### Request
Reproduce word for word the lines of the material from the one containing "text 19 At another" through the one containing "text he can’t", both included.

### Exercise data
☆ ☆ ☆

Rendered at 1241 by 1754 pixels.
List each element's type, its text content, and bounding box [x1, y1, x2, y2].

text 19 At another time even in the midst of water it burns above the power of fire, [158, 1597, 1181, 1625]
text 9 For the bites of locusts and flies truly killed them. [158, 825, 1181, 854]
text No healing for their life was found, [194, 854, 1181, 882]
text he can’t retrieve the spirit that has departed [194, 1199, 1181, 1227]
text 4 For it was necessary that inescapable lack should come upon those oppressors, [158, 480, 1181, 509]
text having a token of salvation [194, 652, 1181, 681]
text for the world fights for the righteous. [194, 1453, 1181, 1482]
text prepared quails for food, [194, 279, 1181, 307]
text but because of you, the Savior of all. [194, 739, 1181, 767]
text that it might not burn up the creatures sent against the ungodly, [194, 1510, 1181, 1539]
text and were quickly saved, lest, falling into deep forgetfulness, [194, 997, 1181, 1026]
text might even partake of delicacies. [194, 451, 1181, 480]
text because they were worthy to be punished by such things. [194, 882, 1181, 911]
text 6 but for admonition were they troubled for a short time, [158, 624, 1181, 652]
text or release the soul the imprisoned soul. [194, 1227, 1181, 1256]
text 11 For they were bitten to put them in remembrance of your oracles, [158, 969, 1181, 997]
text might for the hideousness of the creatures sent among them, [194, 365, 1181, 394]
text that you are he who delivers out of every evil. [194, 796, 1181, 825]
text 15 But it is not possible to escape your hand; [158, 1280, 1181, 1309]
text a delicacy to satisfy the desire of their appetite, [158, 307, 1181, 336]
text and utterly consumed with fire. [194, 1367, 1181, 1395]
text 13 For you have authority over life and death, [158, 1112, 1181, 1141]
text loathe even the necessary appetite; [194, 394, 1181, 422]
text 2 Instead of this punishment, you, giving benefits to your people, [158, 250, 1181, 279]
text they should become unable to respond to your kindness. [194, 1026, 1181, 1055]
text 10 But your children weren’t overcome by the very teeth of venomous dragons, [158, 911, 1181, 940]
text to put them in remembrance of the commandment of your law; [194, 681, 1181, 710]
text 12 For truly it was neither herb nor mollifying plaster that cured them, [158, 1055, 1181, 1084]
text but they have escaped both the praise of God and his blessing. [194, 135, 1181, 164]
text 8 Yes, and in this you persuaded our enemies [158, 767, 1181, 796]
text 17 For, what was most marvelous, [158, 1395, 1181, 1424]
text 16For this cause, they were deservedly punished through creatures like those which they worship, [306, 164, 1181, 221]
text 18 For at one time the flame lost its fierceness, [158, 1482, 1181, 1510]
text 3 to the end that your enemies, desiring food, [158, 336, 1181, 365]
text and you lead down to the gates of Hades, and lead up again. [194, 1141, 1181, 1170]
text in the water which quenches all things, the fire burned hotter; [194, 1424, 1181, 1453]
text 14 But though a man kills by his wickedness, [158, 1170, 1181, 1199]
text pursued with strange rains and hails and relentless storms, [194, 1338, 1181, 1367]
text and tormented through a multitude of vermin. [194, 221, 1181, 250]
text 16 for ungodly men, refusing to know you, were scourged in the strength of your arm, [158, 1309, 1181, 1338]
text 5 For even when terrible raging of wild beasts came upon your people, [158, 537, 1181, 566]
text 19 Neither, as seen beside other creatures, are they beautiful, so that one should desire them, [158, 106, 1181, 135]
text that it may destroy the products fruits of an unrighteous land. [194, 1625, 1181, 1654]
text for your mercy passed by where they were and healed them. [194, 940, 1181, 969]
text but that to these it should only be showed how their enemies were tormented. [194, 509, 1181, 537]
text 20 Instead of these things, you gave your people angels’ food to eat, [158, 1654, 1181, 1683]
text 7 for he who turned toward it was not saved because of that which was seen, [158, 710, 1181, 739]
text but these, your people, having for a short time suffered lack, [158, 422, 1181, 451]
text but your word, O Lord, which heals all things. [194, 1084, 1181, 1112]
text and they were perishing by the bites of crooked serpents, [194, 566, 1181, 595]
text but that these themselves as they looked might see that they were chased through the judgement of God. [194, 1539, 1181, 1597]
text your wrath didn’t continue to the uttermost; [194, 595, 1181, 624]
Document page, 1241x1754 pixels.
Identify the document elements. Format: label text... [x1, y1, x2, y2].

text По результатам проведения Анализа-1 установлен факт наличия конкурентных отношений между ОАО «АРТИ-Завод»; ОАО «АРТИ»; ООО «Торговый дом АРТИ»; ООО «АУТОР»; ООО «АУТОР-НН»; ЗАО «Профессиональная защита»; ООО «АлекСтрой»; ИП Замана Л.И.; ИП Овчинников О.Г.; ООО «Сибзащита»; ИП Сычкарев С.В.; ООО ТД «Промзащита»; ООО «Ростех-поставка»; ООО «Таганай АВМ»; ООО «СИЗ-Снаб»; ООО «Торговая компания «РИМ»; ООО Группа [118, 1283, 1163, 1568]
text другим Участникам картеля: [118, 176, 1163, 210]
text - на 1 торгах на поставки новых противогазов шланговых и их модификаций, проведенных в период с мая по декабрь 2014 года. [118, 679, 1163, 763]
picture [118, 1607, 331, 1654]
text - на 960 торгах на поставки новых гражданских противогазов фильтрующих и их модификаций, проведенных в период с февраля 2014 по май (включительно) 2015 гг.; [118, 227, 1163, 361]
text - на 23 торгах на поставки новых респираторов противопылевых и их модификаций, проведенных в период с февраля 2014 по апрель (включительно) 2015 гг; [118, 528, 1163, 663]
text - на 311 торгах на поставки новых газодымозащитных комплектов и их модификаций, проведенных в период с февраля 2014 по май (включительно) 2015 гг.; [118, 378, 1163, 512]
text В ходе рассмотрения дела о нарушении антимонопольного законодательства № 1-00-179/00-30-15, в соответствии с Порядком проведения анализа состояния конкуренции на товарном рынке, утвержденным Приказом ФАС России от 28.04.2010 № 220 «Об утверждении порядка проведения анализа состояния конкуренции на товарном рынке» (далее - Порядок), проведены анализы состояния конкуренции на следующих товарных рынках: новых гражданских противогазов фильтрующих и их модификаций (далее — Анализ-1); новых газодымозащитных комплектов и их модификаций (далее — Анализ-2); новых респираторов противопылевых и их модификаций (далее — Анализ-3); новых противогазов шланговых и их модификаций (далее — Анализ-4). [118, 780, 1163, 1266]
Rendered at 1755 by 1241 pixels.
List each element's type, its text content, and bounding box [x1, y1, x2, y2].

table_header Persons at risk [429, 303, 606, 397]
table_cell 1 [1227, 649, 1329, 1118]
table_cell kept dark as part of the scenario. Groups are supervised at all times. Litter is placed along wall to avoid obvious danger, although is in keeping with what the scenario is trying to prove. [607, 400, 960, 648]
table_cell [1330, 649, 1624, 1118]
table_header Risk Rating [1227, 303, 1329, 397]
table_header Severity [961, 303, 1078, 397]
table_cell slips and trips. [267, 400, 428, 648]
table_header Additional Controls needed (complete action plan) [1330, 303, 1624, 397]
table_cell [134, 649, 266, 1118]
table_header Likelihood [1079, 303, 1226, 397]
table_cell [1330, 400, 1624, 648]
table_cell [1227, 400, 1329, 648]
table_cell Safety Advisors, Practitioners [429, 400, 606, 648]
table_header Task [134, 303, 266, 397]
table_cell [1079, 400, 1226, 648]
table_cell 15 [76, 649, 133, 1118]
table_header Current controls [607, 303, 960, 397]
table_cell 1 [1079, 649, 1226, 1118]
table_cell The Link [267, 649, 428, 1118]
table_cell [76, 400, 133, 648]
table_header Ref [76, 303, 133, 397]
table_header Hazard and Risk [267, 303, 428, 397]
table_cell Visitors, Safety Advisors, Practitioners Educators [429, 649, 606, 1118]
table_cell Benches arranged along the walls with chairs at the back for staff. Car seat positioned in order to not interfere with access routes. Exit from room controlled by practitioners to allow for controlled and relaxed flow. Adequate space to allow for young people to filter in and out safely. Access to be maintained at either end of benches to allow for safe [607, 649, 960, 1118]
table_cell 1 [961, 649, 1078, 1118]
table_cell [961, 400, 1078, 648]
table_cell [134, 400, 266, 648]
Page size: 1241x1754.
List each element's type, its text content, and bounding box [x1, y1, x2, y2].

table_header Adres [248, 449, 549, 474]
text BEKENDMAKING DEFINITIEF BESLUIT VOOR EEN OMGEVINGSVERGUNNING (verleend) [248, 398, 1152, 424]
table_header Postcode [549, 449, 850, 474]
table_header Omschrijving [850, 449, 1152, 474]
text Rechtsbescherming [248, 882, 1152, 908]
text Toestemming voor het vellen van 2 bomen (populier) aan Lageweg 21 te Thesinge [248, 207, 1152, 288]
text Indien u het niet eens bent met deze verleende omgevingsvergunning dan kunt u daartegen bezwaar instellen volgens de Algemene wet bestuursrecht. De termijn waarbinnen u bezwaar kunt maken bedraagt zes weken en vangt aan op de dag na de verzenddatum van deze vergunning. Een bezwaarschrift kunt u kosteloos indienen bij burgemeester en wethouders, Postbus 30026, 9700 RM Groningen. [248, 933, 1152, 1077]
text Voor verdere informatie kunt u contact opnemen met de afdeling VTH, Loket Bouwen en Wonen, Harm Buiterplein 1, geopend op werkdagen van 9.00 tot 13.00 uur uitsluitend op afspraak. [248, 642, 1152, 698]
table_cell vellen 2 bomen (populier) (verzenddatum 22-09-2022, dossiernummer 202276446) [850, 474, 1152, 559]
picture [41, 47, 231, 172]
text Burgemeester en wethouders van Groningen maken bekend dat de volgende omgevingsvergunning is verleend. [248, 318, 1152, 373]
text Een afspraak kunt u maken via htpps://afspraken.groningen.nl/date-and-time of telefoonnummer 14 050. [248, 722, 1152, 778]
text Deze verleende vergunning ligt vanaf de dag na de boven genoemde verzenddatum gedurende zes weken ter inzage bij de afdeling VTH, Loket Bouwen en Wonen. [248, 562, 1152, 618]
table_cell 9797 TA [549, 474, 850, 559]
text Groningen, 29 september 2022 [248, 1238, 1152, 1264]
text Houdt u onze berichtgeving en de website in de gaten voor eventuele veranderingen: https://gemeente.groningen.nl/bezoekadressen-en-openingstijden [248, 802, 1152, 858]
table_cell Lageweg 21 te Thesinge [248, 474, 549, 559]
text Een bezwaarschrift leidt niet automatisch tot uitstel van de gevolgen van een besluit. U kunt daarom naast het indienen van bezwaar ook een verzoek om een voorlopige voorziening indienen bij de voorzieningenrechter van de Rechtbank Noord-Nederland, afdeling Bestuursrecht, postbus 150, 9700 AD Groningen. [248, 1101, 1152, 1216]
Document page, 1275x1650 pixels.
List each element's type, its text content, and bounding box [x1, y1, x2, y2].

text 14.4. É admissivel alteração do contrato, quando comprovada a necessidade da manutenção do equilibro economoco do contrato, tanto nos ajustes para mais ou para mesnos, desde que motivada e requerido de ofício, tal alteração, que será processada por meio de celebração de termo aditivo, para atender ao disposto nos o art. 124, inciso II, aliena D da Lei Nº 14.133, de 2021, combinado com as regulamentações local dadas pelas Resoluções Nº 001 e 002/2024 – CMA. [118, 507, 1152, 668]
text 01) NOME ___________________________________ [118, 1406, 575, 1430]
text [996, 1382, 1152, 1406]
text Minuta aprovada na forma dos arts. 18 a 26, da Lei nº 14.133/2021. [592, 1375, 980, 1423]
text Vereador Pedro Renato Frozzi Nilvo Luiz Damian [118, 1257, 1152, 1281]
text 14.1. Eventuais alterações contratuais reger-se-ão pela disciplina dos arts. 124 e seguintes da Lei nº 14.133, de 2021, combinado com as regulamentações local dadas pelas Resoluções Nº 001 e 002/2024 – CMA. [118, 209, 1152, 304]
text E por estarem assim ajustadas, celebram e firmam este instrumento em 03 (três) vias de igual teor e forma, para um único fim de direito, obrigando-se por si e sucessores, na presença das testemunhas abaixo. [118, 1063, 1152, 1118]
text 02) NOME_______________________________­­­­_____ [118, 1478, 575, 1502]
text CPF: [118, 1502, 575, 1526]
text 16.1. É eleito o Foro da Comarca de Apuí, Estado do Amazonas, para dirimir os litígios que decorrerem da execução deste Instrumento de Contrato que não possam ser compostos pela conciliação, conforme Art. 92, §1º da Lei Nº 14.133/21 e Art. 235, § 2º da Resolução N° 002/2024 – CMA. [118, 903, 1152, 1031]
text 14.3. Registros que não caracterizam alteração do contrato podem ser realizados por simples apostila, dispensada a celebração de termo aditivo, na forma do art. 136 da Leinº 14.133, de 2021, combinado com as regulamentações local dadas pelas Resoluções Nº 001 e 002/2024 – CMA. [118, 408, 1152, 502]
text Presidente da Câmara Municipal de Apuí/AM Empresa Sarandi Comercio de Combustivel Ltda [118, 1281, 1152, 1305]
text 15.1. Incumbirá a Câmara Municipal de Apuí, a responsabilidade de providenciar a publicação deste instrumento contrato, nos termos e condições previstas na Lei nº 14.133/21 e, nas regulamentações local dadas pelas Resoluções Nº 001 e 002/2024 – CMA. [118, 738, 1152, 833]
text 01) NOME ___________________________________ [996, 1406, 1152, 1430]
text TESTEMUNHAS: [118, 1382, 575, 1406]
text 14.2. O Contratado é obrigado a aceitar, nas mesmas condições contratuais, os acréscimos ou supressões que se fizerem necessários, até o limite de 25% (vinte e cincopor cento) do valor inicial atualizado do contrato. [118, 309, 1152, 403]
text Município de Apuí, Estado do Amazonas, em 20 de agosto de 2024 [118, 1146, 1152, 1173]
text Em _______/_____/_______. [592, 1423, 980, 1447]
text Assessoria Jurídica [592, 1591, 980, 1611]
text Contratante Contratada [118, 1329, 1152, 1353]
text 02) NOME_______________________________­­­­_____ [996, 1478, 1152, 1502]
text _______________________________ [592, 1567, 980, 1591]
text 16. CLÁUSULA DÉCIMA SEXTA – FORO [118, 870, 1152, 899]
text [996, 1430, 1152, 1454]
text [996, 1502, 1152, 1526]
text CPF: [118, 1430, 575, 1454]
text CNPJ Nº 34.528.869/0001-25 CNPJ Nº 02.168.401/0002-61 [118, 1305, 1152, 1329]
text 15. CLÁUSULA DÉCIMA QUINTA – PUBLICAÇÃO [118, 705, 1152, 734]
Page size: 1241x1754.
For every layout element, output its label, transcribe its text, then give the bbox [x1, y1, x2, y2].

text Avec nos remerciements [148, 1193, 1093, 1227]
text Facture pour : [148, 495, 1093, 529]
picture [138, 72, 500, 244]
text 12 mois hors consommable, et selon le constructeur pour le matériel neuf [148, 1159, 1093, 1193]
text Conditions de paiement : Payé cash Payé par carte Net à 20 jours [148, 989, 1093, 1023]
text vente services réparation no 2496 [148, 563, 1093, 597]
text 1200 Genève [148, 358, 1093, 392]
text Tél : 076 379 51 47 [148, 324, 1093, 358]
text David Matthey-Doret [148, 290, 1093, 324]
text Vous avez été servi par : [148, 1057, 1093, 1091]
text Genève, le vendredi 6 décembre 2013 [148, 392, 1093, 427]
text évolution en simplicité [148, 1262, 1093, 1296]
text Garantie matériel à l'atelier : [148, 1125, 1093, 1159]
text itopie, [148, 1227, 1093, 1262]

☆ ☆ ☆

### Response for this exercise
text 19 At another time even in the midst of water it burns above the power of fire, [158, 1597, 1181, 1625]
text 9 For the bites of locusts and flies truly killed them. [158, 825, 1181, 854]
text No healing for their life was found, [194, 854, 1181, 882]
text he can’t retrieve the spirit that has departed [194, 1199, 1181, 1227]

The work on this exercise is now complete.